SELECTED EXCERPT =
┌────────

Given an image with M × N pixels, we can rewrite it as an n-dimensional space (n = M × N). A vector in the n-dimensional space represents an image, which is inputted to a single-layer neural network. When a mass of images in a scene are continually inputted to the neural network, connections between input and neurons are adapted by the Hebbian rule, and finally these connections tend to become stable. The final connections of each neuron form another n-dimensional vector. Orthonormal processing of all connected vectors builds a new coordinate space and the connected weight vectors are called the basis of PCA [49, 50]. The neural network represents a linear transform from image coordinate axes to principal component coordinate axes that have the same number of dimensions as the input space. This linear transform is called Karhunen–Loève transform (KL transform in short or PCA). The output of each neuron in the neural network is a principal component of the input. It is worth noting that these principal components are uncorrelated to each other, so the KL transform produce optimally compact coding for images. As with other orthogonal transforms such as Fourier transform and discrete cosine transform, if all the principal components are reserved, the inverse KL transform can completely recover the original image. It has been shown that the principal components of natural images reflect the global features in the visual space, and all the redundancy reflected in the second-order correlations between pixels is captured by the transform [51].

└────────

INSTRUCTION 1 = In the passage on the KL transform, by which rule are the connections between the input and the neurons adapted?
INSTRUCTION 2 = Condense the paragraph beginning "Given an image with M × N pixels" from the passage on the KL transform into a bulleted list that keeps its main facts.

DATASET =

┌────────

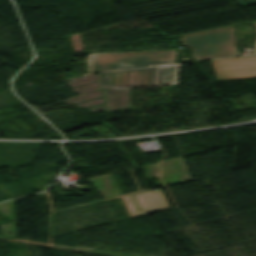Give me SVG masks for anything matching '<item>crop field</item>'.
I'll list each match as a JSON object with an SVG mask.
<instances>
[{"instance_id": "5", "label": "crop field", "mask_w": 256, "mask_h": 256, "mask_svg": "<svg viewBox=\"0 0 256 256\" xmlns=\"http://www.w3.org/2000/svg\"><path fill=\"white\" fill-rule=\"evenodd\" d=\"M255 24H256V22H255ZM254 47H255V50H256V40H255V42H254Z\"/></svg>"}, {"instance_id": "3", "label": "crop field", "mask_w": 256, "mask_h": 256, "mask_svg": "<svg viewBox=\"0 0 256 256\" xmlns=\"http://www.w3.org/2000/svg\"><path fill=\"white\" fill-rule=\"evenodd\" d=\"M218 79L256 75V56L212 61Z\"/></svg>"}, {"instance_id": "1", "label": "crop field", "mask_w": 256, "mask_h": 256, "mask_svg": "<svg viewBox=\"0 0 256 256\" xmlns=\"http://www.w3.org/2000/svg\"><path fill=\"white\" fill-rule=\"evenodd\" d=\"M175 50L108 54L91 58L92 72H100L102 88L175 83Z\"/></svg>"}, {"instance_id": "4", "label": "crop field", "mask_w": 256, "mask_h": 256, "mask_svg": "<svg viewBox=\"0 0 256 256\" xmlns=\"http://www.w3.org/2000/svg\"><path fill=\"white\" fill-rule=\"evenodd\" d=\"M234 1L240 6L256 3V0H234Z\"/></svg>"}, {"instance_id": "2", "label": "crop field", "mask_w": 256, "mask_h": 256, "mask_svg": "<svg viewBox=\"0 0 256 256\" xmlns=\"http://www.w3.org/2000/svg\"><path fill=\"white\" fill-rule=\"evenodd\" d=\"M195 60L238 55L231 26L182 35Z\"/></svg>"}]
</instances>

└────────

SOLUTION 1 = The Hebbian rule.

SOLUTION 2 =
- An image of M × N pixels can be represented as a vector in an n-dimensional space, where n = M × N, and fed to a single-layer neural network.
- As many images of a scene are input continually, the input-to-neuron connections adapt by the Hebbian rule and eventually stabilize.
- Each neuron's final connections form an n-dimensional vector; orthonormalizing these vectors yields a new coordinate space whose basis is the PCA basis.
- The network performs a linear transform from image coordinates to principal component coordinates of the same dimension, called the Karhunen–Loève (KL) transform, or PCA.
- Each neuron outputs one principal component; the components are mutually uncorrelated, giving optimally compact image coding.
- As with the Fourier and discrete cosine transforms, keeping all components allows the inverse KL transform to recover the original image completely.
- The principal components of natural images reflect global features in the visual space, and the transform captures all redundancy in the second-order correlations between pixels.